I mentioned last week that I participated in the UConn Library's spring forum “Mandatory open access: friend or foe.” There will be videos of the whole two-hour event posted,1 and I'll provide a link here as soon as they're available.2 In the meantime, I've posted the PowerPoint slides I used with my presentation.
I had three main conclusions:
- Open access is an undeniable public good. (see Ingrid Robeyns on Crooked Timber for a discussion of how open access is particularly valuable to scholars in lesser developed countries and at smaller academic institutions everywhere)
- Publishing journals costs money, and only about 30% of the cost is accounted for by printing and distribution.

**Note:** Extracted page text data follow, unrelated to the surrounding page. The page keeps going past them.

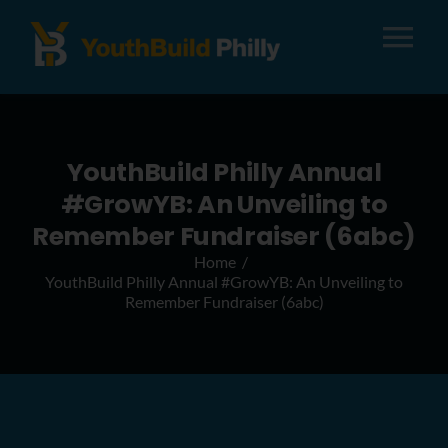
Tog
Nav
About
YouthBuild Philly Annual
Apply
#GrowYB: An Unveiling to
Remember Fundraiser (6abc)
Careers
Home
YouthBuild Philly Annual #GrowYB: An Unveiling to
Remember Fundraiser (6abc)
Alumni
Donate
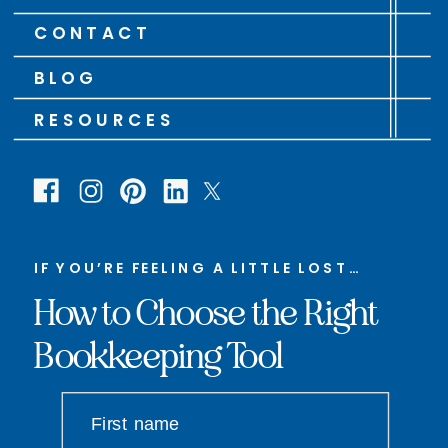
CONTACT
BLOG
RESOURCES
IF YOU’RE FEELING A LITTLE LOST…
How to Choose the Right
Bookkeeping Tool
First name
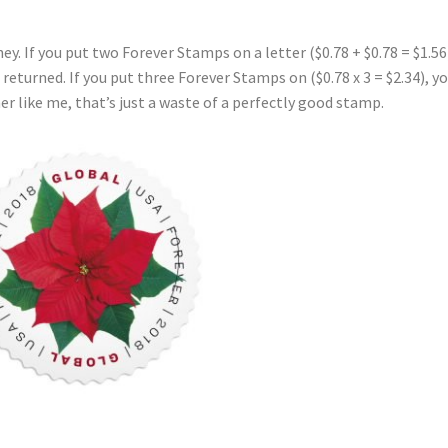
y. If you put two Forever Stamps on a letter ($0.78 + $0.78 = $1.56
be returned. If you put three Forever Stamps on ($0.78 x 3 = $2.34), y
er like me, that’s just a waste of a perfectly good stamp.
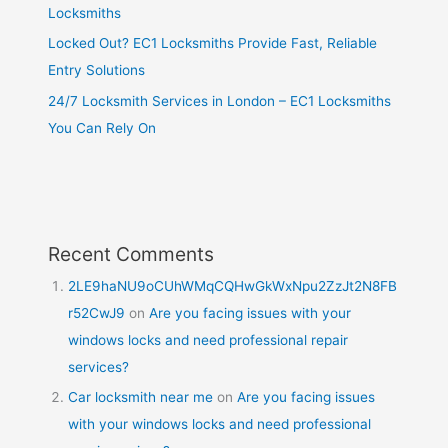
Locksmiths
Locked Out? EC1 Locksmiths Provide Fast, Reliable
Entry Solutions
24/7 Locksmith Services in London – EC1 Locksmiths
You Can Rely On
Recent Comments
2LE9haNU9oCUhWMqCQHwGkWxNpu2ZzJt2N8FB
r52CwJ9
on
Are you facing issues with your
windows locks and need professional repair
services?
Car locksmith near me
on
Are you facing issues
with your windows locks and need professional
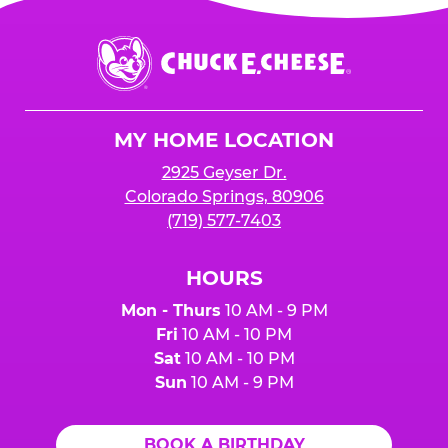
Chuck
E.
Cheese
Logo
MY HOME LOCATION
2925 Geyser Dr.
Colorado Springs, 80906
(719) 577-7403
HOURS
Mon - Thurs
10 AM - 9 PM
Fri
10 AM - 10 PM
Sat
10 AM - 10 PM
Sun
10 AM - 9 PM
BOOK A BIRTHDAY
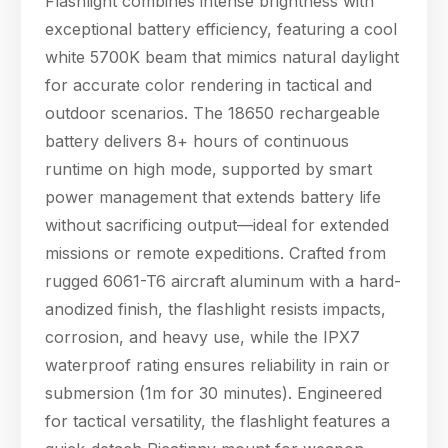
Flashlight combines intense brightness with
power management
exceptional battery efficiency, featuring a cool
that extends battery
white 5700K beam that mimics natural daylight
life without sacrif
for accurate color rendering in tactical and
outdoor scenarios. The 18650 rechargeable
battery delivers 8+ hours of continuous
runtime on high mode, supported by smart
power management that extends battery life
without sacrificing output—ideal for extended
missions or remote expeditions. Crafted from
rugged 6061-T6 aircraft aluminum with a hard-
anodized finish, the flashlight resists impacts,
corrosion, and heavy use, while the IPX7
waterproof rating ensures reliability in rain or
submersion (1m for 30 minutes). Engineered
for tactical versatility, the flashlight features a
Hello! Welcome to PPT Outdoor. How can I 
help you today? Feel free to ask about our 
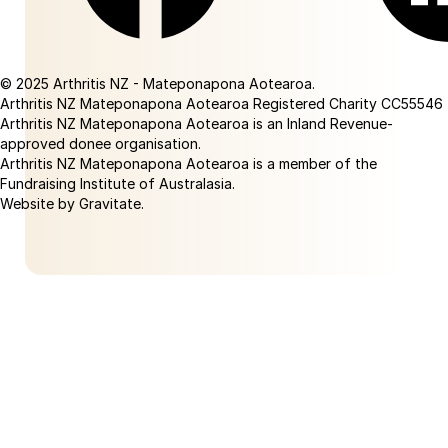
Facebook
Linkedin
© 2025 Arthritis NZ - Mateponapona Aotearoa.
Arthritis NZ Mateponapona Aotearoa Registered Charity CC55546
Arthritis NZ Mateponapona Aotearoa is an Inland Revenue-
approved donee organisation.
Arthritis NZ Mateponapona Aotearoa is a member of the
Fundraising Institute of Australasia.
Website by Gravitate
.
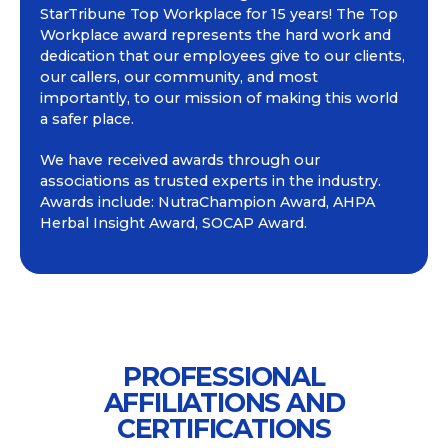
StarTribune Top Workplace for 15 years! The Top
Workplace award represents the hard work and
dedication that our employees give to our clients,
our callers, our community, and most
importantly, to our mission of making this world
a safer place.
We have received awards through our
associations as trusted experts in the industry.
Awards include: NutraChampion Award, AHPA
Herbal Insight Award, SOCAP Award.
PROFESSIONAL
AFFILIATIONS AND
CERTIFICATIONS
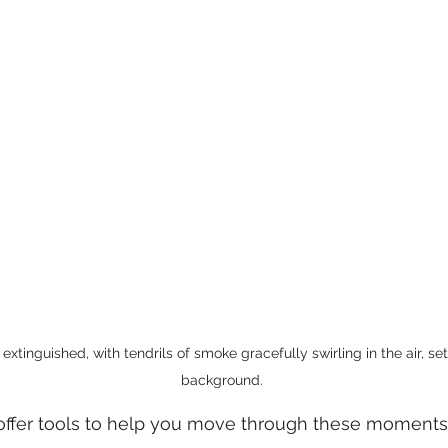
extinguished, with tendrils of smoke gracefully swirling in the air, se
background.
 offer tools to help you move through these moments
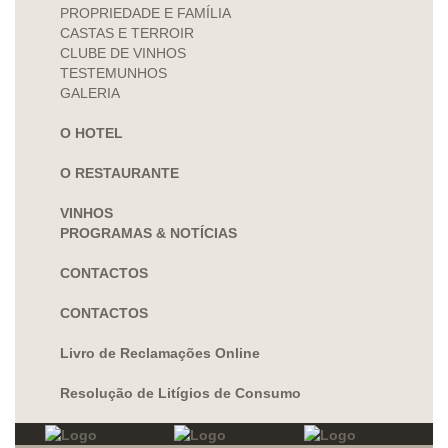
PROPRIEDADE E FAMÍLIA
CASTAS E TERROIR
CLUBE DE VINHOS
TESTEMUNHOS
GALERIA
O HOTEL
O RESTAURANTE
VINHOS
PROGRAMAS & NOTÍCIAS
CONTACTOS
CONTACTOS
Livro de Reclamações Online
Resolução de Litígios de Consumo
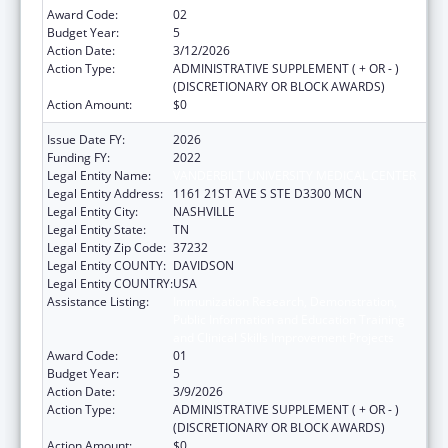
Award Code:
02
Budget Year:
5
Action Date:
3/12/2026
Action Type:
ADMINISTRATIVE SUPPLEMENT ( + OR - )
(DISCRETIONARY OR BLOCK AWARDS)
Action Amount:
$0
Issue Date FY:
2026
Funding FY:
2022
Legal Entity Name:
VANDERBILT UNIVERSITY MEDICAL CENTER
Legal Entity Address:
1161 21ST AVE S STE D3300 MCN
Legal Entity City:
NASHVILLE
Legal Entity State:
TN
Legal Entity Zip Code:
37232
Legal Entity COUNTY:
DAVIDSON
Legal Entity COUNTRY:
USA
Assistance Listing:
Immunization Research, Demonstration,
Public Information and Education Training
and Clinical Skills Improvement Projects
Award Code:
01
Budget Year:
5
Action Date:
3/9/2026
Action Type:
ADMINISTRATIVE SUPPLEMENT ( + OR - )
(DISCRETIONARY OR BLOCK AWARDS)
Action Amount:
$0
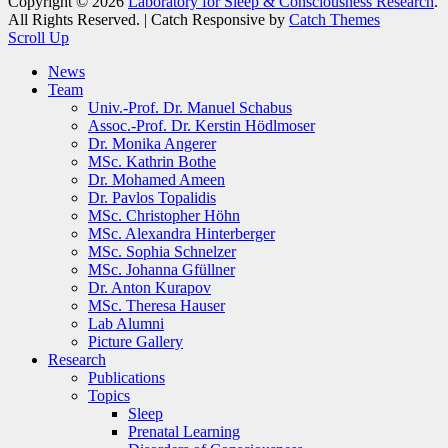
Copyright © 2026
Laboratory for Sleep & Consciousness Research
.
All Rights Reserved. | Catch Responsive by
Catch Themes
Scroll Up
News
Team
Univ.-Prof. Dr. Manuel Schabus
Assoc.-Prof. Dr. Kerstin Hödlmoser
Dr. Monika Angerer
MSc. Kathrin Bothe
Dr. Mohamed Ameen
Dr. Pavlos Topalidis
MSc. Christopher Höhn
MSc. Alexandra Hinterberger
MSc. Sophia Schnelzer
MSc. Johanna Gfüllner
Dr. Anton Kurapov
MSc. Theresa Hauser
Lab Alumni
Picture Gallery
Research
Publications
Topics
Sleep
Prenatal Learning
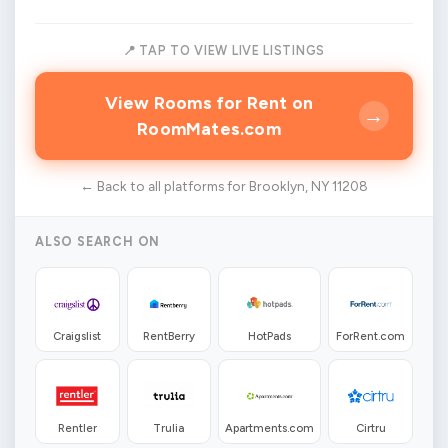
📍 TAP TO VIEW LIVE LISTINGS
View Rooms for Rent on
→
RoomMates.com
← Back to all platforms for Brooklyn, NY 11208
ALSO SEARCH ON
Craigslist
RentBerry
HotPads
ForRent.com
Rentler
Trulia
Apartments.com
Cirtru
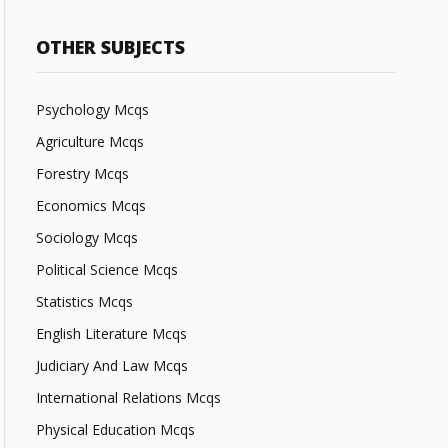
OTHER SUBJECTS
Psychology Mcqs
Agriculture Mcqs
Forestry Mcqs
Economics Mcqs
Sociology Mcqs
Political Science Mcqs
Statistics Mcqs
English Literature Mcqs
Judiciary And Law Mcqs
International Relations Mcqs
Physical Education Mcqs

Roughly 70% of the costs will remain, even with pure electronic distribution.3
- The challenge is to find an economic model that provides publishers with resources sufficient to keep publishing while providing the broadest possible access to published scholarly material.
Open access is a friend who deserves our help and support.
1I am not looking forward to seeing myself on video. I don't like the way I look in photoes, and I don't like the way I sound on tape. Put the two together, and I'm sure I'll be awful. But I'll provide the link anyway.
2I understand that we aren't able to stream videos yet. So what you'll find are several video files (I don't know what format) that you'll have to download first and watch after they've downloaded.
3It costs a surprisingly large amount of money to review papers, copy edit them, convert them to standard XML, and convert the XML to a human-readable form (HTML or PDF). It costs even more to provide sites with good indexing, cross references to other journals, DOIs, and the rest of the stuff we take for granted. The 70% is not going to high salaries for academic editors and reviewers.